# TO BE DONE
Transcribe word for word the stretch of the text on tech punk genres that opens with "Wednesday, May 23, 2012" and closes after "steampunk and cyberpunk.".

# SOURCE TEXT
========================================
Wednesday, May 23, 2012

Tech"punk"

Tech"punk" are the idea that speculates if a certain era and philosophy dominated technology and culture, and vice versa, producing anachronistic realities. The first things that comes into mind when talking about tech "punk" are steampunk and cyberpunk.

Types of Tech"punk":
Steampunk
 Steampunk is the idea that Victorian Age industry could have accomplished much of the technological results we see today and beyond using steam and conventional methods. For example, in steampunk, spacecraft, artificial intelligence, and other technological marvels today would have been built with just steam engines and conventional technology of gears and springs. Jules Verne is a source for many steampunk-like devices.

Cyberpunk
 What if the Internet connected everything and everyone? What if cybernetics were commonplace? This is the world that is cyberpunk. It typically is a near future world with robots, virtual reality, holograms, large corporations, and a currency of credits. Programs are advanced enough to be considered conscious. Movies like Tron and Robocop are cyberpunk.

Clockpunk
 A more primitive version of steampunk, "clockpunk", just uses springs and gears. So instead of using coal to power devices, pendulums are set, coils are tightened, and springs are compressed. While the much-touted Difference Engine, an ancestor of the computer, is usually considered steampunk, its gear-based nature places it as clockpunk. Leornardo Da Vinci's inventions are considered clockpunk. That being said, many people do not see a distinction between steampunk and clockpunk.
========================================
# Collection entries
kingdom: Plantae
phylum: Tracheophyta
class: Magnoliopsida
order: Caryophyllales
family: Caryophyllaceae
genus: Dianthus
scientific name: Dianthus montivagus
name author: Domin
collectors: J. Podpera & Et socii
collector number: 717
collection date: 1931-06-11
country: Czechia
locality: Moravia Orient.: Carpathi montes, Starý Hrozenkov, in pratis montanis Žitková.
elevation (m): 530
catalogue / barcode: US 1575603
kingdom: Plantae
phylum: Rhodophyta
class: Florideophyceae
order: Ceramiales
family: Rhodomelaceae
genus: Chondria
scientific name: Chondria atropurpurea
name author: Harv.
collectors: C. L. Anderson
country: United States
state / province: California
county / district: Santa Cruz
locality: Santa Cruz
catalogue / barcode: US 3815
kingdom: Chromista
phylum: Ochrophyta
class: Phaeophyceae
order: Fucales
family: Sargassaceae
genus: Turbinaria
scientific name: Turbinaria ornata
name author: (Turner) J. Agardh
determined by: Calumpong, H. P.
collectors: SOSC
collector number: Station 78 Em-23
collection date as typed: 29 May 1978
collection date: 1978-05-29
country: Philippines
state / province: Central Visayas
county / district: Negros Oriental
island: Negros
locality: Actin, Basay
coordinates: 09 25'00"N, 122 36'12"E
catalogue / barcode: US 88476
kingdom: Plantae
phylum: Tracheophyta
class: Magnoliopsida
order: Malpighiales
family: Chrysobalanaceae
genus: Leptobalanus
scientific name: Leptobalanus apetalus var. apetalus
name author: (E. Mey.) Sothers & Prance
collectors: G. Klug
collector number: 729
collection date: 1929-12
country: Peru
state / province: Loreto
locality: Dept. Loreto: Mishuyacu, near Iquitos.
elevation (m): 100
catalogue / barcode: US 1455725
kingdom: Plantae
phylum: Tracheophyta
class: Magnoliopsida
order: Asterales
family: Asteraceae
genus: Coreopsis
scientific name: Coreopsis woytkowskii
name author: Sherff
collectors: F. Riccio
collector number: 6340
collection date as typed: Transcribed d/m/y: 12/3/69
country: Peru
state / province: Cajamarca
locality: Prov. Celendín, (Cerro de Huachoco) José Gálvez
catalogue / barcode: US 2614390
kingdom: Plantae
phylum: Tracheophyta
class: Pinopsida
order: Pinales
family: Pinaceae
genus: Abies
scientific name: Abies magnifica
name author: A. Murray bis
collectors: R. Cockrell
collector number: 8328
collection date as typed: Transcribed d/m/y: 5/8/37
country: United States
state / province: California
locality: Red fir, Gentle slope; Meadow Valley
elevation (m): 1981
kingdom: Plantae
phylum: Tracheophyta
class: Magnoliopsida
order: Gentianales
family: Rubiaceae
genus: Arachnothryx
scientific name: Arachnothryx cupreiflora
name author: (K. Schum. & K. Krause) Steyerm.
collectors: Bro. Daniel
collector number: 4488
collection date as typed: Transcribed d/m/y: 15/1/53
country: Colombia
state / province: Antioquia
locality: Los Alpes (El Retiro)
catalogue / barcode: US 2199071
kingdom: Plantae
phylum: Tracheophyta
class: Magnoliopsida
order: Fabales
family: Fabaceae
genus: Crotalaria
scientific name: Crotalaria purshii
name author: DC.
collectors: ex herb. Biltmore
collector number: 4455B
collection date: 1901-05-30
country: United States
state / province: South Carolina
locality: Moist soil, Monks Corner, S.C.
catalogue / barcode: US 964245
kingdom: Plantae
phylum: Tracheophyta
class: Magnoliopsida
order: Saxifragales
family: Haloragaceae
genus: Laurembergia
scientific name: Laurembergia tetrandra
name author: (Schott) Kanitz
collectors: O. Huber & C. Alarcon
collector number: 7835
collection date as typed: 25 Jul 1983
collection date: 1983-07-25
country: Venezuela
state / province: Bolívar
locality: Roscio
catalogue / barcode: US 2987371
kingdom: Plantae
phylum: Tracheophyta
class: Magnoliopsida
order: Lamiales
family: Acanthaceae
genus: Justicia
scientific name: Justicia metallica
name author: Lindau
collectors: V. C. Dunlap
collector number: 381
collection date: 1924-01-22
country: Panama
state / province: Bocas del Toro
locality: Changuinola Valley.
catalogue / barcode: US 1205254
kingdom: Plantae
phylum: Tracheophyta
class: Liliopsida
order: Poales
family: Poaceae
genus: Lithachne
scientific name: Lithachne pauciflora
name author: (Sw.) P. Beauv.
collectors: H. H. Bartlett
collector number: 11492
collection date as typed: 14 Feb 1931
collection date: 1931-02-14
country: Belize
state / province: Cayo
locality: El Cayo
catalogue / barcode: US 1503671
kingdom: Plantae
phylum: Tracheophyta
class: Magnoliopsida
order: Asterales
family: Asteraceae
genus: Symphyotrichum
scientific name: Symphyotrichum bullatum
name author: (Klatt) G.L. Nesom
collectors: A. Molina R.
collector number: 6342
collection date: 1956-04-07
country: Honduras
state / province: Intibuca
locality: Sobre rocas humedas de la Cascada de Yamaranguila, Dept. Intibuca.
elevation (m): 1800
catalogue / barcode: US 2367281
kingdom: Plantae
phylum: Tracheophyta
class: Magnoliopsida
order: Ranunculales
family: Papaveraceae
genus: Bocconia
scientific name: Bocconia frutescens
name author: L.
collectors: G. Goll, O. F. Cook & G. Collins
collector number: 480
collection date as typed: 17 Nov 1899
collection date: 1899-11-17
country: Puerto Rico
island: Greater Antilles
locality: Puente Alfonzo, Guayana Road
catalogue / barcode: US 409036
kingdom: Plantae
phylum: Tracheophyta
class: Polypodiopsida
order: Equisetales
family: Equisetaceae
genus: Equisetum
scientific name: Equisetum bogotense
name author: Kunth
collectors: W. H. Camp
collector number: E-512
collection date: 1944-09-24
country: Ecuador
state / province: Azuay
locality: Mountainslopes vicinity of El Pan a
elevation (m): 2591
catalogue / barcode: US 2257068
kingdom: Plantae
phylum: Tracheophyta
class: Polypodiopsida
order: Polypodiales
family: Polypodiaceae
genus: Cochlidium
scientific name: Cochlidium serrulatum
========================================
# RESULT OF THIS EXERCISE
Wednesday, May 23, 2012

Tech"punk"

Tech"punk" are the idea that speculates if a certain era and philosophy dominated technology and culture, and vice versa, producing anachronistic realities. The first things that comes into mind when talking about tech "punk" are steampunk and cyberpunk.